Nesta quinta-feira (10), o Conselho Curador do FGTS aprovou um acréscimo de R$ 500 milhões em subsídios para o programa Minha Casa, Minha Vida para o ano de 2026.![]()
Com isso, o montante subiu de R$ 12,5 bilhões para R$ 13 bilhões. Essa alteração é válida apenas para este ano, enquanto o plano plurianual de 2027 a 2029 será debatido na próxima reunião do conselho, agendada para o final de outubro.
Esses recursos são utilizados para oferecer descontos nos imóveis das faixas 1 e 2 do programa habitacional, que atendem famílias com renda mensal de até R$ 5 mil. O valor não deve ser devolvido ao fundo, servindo para auxiliar o beneficiário no pagamento do imóvel.
Johnny Ferreira dos Santos, coordenador-geral de Gestão do FGTS do Ministério das Cidades, comentou que o novo valor garante a nova projeção de utilização de R$ 12,6 bilhões em subsídios, além de proporcionar uma margem de segurança.
“Do ponto de vista operacional, na execução no final do exercício, é importante considerar os recursos nas unidades dos agentes financeiros. Manter uma folga mínima é crucial para garantir que não haja falta de recursos e permitir flexibilidade para realizar remanejamentos, se necessário”.
Os demais orçamentos do fundo permanecem inalterados, com R$ 144,5 bilhões destinados à habitação; R$ 8 bilhões para saneamento; R$ 8 bilhões para infraestrutura; e R$ 8,5 bilhões para saúde.
+ + +
## PEDIDO DE TRABALHO
Transcreva o trecho da notícia sobre os subsídios do FGTS que vai de "Esses recursos são" até "margem de segurança.", inclusive.

## Entradas de dados extraídos
+ + +
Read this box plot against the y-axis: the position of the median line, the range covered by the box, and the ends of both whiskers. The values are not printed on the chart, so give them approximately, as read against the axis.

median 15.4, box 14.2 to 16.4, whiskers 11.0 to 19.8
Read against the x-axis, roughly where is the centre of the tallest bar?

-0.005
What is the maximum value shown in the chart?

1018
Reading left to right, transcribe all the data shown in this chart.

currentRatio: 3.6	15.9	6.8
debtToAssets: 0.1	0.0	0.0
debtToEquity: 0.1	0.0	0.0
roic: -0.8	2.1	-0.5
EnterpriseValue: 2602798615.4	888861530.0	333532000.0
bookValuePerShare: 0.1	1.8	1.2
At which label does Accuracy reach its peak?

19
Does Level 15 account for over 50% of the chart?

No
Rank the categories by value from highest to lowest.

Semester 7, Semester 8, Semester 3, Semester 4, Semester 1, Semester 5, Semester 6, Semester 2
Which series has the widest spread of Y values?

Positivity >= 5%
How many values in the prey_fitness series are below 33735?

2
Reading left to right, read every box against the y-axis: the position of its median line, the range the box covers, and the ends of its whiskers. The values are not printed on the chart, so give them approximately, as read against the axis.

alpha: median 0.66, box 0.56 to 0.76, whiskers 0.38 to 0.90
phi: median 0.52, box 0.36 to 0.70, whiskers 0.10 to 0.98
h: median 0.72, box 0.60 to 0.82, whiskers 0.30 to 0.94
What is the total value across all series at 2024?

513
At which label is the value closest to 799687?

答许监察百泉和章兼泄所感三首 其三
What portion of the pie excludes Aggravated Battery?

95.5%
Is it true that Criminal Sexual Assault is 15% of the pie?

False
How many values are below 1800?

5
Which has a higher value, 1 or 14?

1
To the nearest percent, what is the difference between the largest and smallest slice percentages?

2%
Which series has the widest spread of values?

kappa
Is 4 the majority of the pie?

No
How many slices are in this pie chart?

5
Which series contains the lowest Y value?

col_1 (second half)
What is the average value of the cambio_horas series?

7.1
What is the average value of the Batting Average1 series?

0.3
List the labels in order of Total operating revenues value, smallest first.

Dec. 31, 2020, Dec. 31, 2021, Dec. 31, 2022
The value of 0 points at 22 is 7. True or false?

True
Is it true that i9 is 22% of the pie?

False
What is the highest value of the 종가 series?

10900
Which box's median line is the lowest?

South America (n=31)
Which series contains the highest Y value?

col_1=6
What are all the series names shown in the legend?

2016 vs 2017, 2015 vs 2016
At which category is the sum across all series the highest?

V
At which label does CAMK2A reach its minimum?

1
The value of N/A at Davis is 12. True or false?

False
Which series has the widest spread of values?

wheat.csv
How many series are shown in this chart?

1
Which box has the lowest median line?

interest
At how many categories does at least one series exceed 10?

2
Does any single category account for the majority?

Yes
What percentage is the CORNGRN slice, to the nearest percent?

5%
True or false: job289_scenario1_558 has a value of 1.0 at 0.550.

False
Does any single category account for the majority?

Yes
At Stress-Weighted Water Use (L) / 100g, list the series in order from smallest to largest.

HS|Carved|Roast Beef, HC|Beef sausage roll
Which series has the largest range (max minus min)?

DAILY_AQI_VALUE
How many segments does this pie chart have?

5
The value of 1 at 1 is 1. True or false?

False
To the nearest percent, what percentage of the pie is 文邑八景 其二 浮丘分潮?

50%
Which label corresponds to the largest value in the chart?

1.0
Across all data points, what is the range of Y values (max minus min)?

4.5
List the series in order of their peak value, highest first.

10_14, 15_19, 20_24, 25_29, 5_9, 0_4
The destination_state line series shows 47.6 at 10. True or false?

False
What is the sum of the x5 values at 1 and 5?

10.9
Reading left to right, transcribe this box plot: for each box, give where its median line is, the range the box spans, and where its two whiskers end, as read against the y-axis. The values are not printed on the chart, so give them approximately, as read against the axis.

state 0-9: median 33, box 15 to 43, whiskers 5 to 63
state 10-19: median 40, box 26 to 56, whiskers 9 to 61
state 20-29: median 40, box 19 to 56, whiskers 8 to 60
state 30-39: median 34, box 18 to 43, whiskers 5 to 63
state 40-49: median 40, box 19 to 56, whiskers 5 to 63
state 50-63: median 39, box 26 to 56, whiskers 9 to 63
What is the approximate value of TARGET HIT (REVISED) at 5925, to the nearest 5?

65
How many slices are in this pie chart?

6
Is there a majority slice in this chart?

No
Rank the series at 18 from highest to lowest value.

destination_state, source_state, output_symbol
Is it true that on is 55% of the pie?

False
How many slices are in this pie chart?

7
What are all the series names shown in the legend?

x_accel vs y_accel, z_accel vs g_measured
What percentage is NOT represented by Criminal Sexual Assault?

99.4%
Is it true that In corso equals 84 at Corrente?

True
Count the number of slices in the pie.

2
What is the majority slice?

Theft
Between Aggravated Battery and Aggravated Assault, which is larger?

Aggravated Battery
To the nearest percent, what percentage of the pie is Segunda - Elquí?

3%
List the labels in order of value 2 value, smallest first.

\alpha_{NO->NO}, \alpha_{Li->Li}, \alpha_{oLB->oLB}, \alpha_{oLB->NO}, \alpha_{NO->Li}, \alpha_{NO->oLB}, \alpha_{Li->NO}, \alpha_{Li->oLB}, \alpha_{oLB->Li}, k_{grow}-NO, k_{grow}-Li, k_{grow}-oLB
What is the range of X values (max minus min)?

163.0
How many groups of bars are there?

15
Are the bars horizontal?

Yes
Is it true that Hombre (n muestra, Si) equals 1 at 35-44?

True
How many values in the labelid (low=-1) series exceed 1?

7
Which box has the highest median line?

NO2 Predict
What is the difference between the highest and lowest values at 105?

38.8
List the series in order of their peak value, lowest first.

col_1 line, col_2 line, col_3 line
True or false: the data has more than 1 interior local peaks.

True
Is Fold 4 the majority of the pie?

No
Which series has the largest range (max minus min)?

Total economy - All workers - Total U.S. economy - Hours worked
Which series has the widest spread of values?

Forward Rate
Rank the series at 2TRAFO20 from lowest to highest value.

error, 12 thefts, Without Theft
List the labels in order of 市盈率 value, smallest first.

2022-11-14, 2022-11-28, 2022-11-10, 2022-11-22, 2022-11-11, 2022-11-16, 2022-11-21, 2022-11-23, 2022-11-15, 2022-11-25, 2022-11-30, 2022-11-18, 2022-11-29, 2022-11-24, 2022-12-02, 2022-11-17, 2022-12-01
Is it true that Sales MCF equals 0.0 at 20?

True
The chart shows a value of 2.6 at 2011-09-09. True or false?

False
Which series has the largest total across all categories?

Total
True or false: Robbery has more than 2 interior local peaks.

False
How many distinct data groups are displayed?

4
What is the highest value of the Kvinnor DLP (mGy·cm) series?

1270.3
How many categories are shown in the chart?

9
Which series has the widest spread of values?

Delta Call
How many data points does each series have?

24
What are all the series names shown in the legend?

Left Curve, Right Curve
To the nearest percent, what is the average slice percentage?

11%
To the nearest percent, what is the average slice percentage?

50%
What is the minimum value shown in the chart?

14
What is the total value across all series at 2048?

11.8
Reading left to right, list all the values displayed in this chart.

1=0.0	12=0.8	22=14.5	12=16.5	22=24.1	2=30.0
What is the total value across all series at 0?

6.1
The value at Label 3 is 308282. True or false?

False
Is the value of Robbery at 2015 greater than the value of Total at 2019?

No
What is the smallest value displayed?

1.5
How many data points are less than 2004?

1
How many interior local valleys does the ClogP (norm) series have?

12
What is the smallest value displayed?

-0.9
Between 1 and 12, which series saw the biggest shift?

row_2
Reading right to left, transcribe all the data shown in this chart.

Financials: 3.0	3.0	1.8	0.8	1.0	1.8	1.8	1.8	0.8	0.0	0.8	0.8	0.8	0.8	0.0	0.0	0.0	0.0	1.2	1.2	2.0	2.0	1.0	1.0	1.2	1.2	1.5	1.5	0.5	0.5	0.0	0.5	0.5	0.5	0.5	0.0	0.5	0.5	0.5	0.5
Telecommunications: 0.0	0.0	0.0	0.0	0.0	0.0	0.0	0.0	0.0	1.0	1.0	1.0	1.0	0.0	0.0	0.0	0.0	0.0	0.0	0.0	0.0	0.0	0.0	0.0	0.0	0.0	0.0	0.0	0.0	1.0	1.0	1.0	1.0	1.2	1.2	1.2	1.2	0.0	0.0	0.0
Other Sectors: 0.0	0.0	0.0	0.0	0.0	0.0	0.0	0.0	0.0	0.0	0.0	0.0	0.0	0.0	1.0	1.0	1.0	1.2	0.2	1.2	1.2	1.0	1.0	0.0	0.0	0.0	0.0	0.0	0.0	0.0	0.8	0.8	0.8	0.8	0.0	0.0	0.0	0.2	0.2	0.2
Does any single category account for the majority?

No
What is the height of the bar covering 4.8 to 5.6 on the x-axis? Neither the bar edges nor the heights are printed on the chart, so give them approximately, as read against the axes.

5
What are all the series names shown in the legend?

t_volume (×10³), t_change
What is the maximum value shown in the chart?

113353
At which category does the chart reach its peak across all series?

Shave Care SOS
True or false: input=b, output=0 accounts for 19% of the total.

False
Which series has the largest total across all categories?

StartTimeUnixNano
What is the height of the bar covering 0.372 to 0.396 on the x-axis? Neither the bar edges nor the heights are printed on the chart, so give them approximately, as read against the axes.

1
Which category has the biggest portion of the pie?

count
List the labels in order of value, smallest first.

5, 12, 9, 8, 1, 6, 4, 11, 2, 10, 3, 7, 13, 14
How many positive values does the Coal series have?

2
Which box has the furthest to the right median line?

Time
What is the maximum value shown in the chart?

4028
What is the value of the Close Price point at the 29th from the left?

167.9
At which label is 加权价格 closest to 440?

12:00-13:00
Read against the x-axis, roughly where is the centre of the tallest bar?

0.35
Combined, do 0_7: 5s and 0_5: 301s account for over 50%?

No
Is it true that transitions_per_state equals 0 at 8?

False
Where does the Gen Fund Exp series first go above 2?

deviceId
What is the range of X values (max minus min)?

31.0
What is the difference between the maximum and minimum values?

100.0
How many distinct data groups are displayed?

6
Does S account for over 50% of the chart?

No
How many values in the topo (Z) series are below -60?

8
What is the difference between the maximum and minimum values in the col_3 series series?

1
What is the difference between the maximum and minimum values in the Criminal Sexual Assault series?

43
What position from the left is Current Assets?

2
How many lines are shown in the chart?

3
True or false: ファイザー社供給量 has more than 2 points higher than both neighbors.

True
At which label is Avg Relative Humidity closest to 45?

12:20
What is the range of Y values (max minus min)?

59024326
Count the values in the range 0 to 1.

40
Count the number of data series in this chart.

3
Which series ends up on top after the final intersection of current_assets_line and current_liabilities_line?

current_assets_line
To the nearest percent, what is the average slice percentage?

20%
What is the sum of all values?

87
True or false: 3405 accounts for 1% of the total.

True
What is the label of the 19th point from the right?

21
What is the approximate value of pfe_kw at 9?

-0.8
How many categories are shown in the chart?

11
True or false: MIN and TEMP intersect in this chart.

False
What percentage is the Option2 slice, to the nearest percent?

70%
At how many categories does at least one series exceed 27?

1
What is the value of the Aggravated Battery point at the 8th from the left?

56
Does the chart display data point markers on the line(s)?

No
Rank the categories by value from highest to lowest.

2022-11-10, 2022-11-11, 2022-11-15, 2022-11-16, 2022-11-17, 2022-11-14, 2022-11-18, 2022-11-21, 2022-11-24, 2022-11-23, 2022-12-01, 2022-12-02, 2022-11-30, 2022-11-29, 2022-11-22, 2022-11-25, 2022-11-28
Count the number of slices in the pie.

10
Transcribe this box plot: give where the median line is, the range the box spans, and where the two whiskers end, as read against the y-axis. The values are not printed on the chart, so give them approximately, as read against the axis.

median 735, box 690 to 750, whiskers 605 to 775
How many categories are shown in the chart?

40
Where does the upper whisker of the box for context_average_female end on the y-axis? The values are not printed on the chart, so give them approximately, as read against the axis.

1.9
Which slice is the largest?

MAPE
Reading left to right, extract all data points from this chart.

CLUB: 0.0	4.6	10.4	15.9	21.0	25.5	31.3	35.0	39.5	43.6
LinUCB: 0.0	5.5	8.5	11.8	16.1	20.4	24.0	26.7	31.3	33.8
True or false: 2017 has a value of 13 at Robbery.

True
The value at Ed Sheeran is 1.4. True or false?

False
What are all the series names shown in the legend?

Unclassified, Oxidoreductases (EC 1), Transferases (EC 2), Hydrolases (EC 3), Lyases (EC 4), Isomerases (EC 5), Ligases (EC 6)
+ + +
## EXERCÍCIO CONCLUÍDO
Esses recursos são utilizados para oferecer descontos nos imóveis das faixas 1 e 2 do programa habitacional, que atendem famílias com renda mensal de até R$ 5 mil. O valor não deve ser devolvido ao fundo, servindo para auxiliar o beneficiário no pagamento do imóvel.
Johnny Ferreira dos Santos, coordenador-geral de Gestão do FGTS do Ministério das Cidades, comentou que o novo valor garante a nova projeção de utilização de R$ 12,6 bilhões em subsídios, além de proporcionar uma margem de segurança.